The number of workers per beneficiary continues to decrease. Currently, the ratio is 5:1 and by 2029, the ratio will be three workers to one per Medicare beneficiary.

As the population ages, post acute care needs increase for some patients. According to the New England Medical Journal, skilled nursing and home health are critical for these patients. These services are costly.

During Dr. Williams’ presentation he recommended a good article written by American Academy of Ophthalmology Executive Vice President & Chief Executive Officer, David W. Parke, II, MD, in the AAO’s, EyeNet Magazine, March 2014,”The Consequences of High Deductibles”.

EyeNet link is

So, what’s the future for Physicians?
First of all, it’s the end game for Fee for Service. There will be a bipartisan agreement through the Federal government or private sector and ultimately, you will see the end of Fee for Service.
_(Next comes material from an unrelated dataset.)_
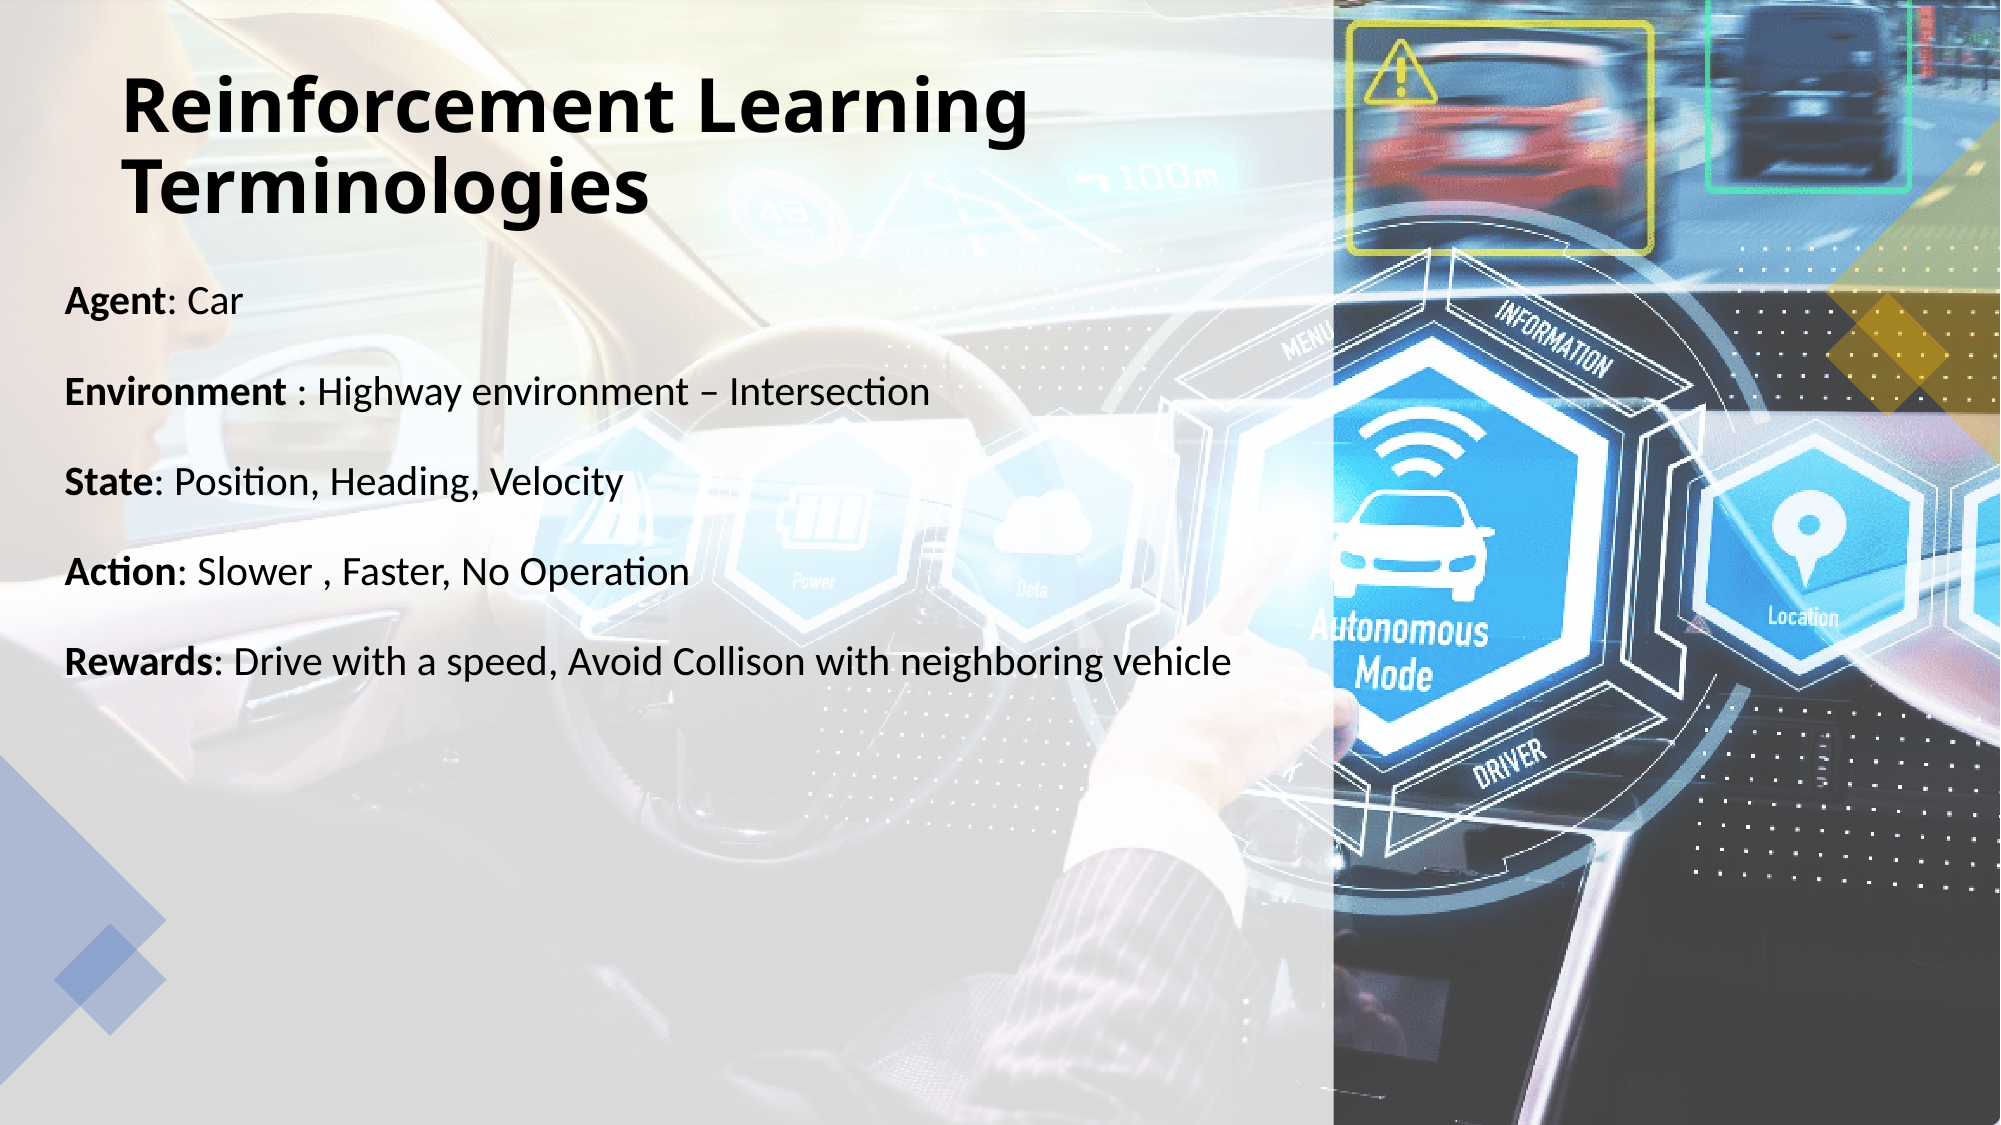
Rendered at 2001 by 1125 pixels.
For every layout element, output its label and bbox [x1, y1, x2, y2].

text_box [1824, 116, 2000, 466]
picture [0, 0, 2000, 1125]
Hospitals are economic engines and most physicians will work for the hospital. You will have the Hospital, Ambulatory Surgery Center, ASC, and the physician office. These three entities will be market based.

So, how soon these trends will impact retina surgeons?
When these trends will impact retina surgeons is unclear at this time. However, it is likely that retina surgeons will face the challenges of continuing decreases in reimbursement, increasing regulatory hassles and further scrutiny under the guise of transparency.

Dr. Williams summarized his Taylor Smith lecture by quoting Yogi Berra, “the future ain’t what it used to be”.